NEW YORK, DEC. 28 -- Stock prices fell sharply in light holiday-season trading today, raising doubts about whether the stock market will get the post-Christmas rally that investors have been hoping for.

Traders blamed the weakening dollar, lower bond prices and an unusually small number of participants for the 56.7 point drop in the Dow Jones industrial average. The average gained gained 24.37 points last week.

The Dow index of big blue chip stocks closed at 1942.97. The NYSE composite index slid 3.35 to 137.50. The price of an average share fell 75 cents.

The few traders and analysts working on Wall Street said the absence of many traders and investors due to extended holiday breaks made the market's true condition difficult to gauge.

Declines led advances by more than 5 to 1 on the New York Stock Exchange. Big Board volume totaled 131 million shares, up from 108 million Friday.
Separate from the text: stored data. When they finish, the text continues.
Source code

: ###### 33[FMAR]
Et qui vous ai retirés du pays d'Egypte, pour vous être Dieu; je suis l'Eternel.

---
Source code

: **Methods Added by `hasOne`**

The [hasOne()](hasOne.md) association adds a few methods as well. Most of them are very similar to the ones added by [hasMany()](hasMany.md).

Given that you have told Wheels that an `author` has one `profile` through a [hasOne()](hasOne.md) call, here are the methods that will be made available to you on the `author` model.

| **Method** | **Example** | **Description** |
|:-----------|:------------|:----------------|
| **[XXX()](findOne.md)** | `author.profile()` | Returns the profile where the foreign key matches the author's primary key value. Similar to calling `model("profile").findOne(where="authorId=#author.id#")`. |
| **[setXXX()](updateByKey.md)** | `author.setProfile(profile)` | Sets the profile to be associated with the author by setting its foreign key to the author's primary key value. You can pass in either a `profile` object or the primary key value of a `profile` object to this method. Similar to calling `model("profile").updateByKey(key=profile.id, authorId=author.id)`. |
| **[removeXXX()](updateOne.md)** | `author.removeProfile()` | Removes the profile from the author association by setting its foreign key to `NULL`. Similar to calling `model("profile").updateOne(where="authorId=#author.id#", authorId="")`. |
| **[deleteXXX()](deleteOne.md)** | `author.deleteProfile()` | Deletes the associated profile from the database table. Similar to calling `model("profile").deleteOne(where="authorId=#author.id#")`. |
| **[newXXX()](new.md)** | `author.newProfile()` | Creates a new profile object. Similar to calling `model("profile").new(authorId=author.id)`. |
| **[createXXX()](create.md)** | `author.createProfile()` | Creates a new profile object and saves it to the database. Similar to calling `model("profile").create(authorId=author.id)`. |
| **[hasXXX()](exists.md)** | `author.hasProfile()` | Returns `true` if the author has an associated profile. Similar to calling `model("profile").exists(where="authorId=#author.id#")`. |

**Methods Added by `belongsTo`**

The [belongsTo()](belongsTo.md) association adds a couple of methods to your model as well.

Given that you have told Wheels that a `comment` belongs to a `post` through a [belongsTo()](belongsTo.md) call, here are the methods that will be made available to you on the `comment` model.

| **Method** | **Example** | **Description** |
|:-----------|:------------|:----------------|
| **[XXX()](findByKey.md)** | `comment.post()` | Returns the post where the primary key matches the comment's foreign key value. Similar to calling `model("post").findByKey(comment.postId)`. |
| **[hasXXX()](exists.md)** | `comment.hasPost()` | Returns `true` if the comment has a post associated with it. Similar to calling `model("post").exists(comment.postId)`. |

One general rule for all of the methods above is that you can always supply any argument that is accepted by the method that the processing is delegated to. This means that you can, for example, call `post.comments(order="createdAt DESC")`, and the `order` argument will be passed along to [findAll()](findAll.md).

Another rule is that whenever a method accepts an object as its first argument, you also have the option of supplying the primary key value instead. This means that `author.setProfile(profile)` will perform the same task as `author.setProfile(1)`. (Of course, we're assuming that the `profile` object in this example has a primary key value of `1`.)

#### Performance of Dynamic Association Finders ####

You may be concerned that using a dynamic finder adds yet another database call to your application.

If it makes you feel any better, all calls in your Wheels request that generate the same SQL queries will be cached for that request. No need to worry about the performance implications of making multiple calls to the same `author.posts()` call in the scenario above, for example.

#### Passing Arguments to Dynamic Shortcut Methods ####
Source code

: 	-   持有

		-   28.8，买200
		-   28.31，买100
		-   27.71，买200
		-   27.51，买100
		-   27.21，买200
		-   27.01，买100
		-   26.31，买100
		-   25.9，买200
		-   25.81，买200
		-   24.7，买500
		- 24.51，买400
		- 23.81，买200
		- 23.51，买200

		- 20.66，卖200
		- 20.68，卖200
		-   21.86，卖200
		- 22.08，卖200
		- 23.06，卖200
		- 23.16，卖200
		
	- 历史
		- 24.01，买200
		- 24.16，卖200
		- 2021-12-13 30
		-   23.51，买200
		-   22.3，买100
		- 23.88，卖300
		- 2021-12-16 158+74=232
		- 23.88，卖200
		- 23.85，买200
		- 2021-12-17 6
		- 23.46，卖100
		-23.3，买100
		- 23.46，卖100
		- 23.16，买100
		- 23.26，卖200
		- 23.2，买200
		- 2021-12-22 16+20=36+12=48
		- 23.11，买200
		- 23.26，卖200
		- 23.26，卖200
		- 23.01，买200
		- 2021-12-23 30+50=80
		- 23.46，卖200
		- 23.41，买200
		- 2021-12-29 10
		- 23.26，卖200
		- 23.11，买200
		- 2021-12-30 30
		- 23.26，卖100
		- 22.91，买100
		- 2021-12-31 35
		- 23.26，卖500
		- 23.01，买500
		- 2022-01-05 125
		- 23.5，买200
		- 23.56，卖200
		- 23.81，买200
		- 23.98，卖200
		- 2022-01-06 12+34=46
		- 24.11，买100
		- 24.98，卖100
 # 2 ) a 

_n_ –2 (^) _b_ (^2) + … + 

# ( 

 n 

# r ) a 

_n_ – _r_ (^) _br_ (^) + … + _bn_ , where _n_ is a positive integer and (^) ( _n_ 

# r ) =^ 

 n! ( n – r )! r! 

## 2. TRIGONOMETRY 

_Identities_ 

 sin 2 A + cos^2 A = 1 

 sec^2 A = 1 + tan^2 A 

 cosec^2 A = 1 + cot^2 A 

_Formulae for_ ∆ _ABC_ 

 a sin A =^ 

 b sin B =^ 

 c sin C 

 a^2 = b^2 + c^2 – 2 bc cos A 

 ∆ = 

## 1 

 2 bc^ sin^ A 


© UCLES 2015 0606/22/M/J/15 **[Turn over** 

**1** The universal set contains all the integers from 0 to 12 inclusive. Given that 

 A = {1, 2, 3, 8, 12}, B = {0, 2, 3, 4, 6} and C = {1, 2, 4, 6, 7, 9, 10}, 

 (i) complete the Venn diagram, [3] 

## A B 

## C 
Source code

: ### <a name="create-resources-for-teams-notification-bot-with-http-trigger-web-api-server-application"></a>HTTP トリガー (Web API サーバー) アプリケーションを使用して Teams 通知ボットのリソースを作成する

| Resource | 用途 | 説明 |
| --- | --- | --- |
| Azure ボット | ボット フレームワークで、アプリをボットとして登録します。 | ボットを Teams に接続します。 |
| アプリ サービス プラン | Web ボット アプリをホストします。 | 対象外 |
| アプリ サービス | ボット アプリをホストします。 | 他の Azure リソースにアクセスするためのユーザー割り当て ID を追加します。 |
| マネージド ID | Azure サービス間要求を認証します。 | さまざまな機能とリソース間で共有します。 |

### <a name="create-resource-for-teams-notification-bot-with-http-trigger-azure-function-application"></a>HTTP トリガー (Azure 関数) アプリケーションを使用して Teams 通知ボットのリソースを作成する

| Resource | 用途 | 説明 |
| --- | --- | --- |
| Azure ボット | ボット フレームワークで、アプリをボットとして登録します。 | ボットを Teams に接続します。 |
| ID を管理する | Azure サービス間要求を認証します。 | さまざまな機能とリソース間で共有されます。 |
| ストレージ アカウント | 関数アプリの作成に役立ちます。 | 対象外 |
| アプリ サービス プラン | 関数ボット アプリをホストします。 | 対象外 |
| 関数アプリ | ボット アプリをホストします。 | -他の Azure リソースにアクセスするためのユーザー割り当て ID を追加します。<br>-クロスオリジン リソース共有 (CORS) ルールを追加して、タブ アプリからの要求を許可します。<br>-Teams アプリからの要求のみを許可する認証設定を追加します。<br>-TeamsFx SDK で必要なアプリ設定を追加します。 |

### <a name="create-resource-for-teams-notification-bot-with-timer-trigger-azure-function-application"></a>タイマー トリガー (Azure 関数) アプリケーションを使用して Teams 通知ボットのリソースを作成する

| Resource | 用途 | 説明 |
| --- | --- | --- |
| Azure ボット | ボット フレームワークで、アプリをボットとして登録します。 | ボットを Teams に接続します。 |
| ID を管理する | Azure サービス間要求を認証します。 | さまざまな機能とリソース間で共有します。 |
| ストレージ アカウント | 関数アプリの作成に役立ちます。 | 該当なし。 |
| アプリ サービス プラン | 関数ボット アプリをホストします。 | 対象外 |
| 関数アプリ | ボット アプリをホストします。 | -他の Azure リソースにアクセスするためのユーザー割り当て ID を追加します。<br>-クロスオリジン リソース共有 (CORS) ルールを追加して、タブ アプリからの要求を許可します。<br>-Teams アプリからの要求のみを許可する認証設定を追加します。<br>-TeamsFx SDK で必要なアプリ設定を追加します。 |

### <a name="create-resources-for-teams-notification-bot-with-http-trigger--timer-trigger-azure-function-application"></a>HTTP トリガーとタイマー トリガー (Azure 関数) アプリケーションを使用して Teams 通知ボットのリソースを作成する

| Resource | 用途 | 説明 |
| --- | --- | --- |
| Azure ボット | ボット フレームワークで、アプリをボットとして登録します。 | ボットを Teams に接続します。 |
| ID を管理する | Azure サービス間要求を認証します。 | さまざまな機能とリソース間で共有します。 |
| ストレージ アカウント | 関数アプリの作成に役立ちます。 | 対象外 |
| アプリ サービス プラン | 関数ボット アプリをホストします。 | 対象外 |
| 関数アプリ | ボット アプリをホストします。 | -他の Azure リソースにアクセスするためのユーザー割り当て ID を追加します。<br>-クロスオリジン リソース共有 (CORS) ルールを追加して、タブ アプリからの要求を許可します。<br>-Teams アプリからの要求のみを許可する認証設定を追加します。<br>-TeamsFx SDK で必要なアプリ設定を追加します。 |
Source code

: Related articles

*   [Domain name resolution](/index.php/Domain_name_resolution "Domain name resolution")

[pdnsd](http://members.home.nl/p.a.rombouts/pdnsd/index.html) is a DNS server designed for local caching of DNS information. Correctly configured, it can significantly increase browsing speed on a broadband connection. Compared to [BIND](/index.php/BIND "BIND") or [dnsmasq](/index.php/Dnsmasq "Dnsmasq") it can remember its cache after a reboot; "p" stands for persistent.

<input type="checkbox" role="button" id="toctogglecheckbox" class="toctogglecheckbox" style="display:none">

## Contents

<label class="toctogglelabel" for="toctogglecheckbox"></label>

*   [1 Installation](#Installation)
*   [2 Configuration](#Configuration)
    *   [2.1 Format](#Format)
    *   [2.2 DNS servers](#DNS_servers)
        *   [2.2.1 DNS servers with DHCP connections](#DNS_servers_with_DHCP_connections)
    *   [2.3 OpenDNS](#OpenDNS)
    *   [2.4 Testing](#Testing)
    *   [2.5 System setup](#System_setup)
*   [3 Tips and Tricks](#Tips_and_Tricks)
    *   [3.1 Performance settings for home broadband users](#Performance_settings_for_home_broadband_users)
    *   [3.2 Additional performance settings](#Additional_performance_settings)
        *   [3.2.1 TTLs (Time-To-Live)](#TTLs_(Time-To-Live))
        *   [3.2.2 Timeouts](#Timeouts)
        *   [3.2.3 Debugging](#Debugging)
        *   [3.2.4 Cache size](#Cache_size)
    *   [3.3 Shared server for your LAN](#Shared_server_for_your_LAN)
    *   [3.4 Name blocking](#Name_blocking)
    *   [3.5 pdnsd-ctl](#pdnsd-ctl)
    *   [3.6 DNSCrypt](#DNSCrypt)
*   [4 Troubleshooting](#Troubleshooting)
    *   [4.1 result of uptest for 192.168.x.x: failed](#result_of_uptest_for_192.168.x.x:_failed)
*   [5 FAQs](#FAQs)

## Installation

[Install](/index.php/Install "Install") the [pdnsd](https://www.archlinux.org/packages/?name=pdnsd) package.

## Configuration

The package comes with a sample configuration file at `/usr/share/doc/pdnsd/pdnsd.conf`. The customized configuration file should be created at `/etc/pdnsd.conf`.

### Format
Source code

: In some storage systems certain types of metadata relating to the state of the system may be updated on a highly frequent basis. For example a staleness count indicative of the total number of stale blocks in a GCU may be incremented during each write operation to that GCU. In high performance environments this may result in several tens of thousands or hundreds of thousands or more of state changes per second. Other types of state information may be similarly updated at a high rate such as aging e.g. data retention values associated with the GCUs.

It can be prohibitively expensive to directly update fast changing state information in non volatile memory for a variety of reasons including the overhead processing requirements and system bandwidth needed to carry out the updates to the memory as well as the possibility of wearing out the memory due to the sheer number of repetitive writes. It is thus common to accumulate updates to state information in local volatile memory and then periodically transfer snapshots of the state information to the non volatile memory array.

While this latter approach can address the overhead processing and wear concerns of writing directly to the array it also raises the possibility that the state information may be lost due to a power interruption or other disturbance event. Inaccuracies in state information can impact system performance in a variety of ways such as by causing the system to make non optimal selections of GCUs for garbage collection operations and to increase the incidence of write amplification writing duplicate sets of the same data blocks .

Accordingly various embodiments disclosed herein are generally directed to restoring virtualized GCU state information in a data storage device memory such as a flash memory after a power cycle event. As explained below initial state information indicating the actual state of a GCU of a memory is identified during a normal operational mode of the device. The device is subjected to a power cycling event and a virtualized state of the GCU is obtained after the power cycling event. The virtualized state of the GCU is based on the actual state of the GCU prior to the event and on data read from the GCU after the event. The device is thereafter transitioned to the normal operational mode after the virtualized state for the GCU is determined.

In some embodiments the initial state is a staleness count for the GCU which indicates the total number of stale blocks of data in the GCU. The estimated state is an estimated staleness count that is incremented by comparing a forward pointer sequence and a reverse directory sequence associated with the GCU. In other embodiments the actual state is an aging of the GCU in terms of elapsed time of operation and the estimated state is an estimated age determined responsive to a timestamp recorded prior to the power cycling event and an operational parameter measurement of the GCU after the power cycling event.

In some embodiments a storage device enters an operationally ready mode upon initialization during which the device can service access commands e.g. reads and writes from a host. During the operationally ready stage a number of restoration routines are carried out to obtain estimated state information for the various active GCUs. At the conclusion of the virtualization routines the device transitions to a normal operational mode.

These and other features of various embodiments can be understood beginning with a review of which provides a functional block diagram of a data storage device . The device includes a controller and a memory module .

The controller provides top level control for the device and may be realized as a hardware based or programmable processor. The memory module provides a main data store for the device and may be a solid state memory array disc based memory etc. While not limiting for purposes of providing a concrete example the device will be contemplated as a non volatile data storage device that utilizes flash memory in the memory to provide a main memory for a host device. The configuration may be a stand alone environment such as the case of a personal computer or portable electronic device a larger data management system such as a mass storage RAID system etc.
"The dollar is at a record low, the bond market is off, and traders are very nervous here," said Ed Shopkorn, partner in charge of institutional equities at Mabon, Nugent & Co. "We don't have a full complement of traders, analysts or portfolio managers in, and discretion is the better part of valor in this market."

"I don't expect a sustained rally this week," Shopkorn said. "I don't think there are enough players here. I think we'll have to wait until next Monday to see where this market really is."

Shopkorn said that stock prices have "had a pretty interesting run over the last couple of weeks" and that consolidation was to be expected, especially in light of the weak dollar. The Dow gained more than 24 points last week and still stands nearly 10 percent above its early December low of 1766.74.

Analysts said the biggest negative factor in the stock market was the dollar, which today sank to record lows in Tokyo, Zurich, Frankfurt and Amsterdam.

Traders said neither White House statements nor reports of intervention by central banks in the the United States, West Germany, Japan and elsewhere to boost the value of the U.S. currency above Thursday's close.

Stock prices fell more than 50 points in the first few minutes of trading and were unable to make up the deficit.

Dennis Jarrett, a technical analyst with Kidder, Peabody & Co., said the weak dollar combined with overseas sell orders and light volume to create "a black hole" on the opening.

"In this environment, where volume is generally light, it doesn't take much to move prices," Jarrett said. He said "pent-up" international sell orders that piled up Friday and again today before the market opened ensured that pressure was on the downside.

But Jarrett said a period of further consolidation would be beneficial in light of the market's December advance and could set the stage for a January gain. "If we were to meander in this low 1900 area {on the Dow}, that would be healthy," he said.

"Where the {stock} market goes from here really depends on the dollar," Shopkorn said.

He said stock prices "may bounce from here," but suggested that technical factors indicate a narrow trading range that is unlikely to exceed a high of 2040 on the Dow.

On the trading floor, Southern California Edison was the most active issue, down 3/8 to 30 3/4. It was followed by Commonwealth Edison, also off 3/8 to 27 7/8, and AT&T, down 7/8 to 26 5/8.

Among other blue chips, General Motors lost 1 1/4 to 62, General Electric was down 1 1/8 to 44 7/8, USX fell 1 5/8 to 31 and Merck slid 4 1/4 to 156 1/4.

High-tech issues lost ground. IBM dropped 4 1/4 to 115 5/8, Texas Instruments slipped 1 7/8 to 54 1/8, Cray Research fell 3/4 to 69 1/2 and National Semiconductor lost 3/4 to 11 7/8.

Prices were sharply lower in active American Stock Exchange trading. The Amex market value index fell 4.26 to 256.64, and the average price of a share dropped 18 cents.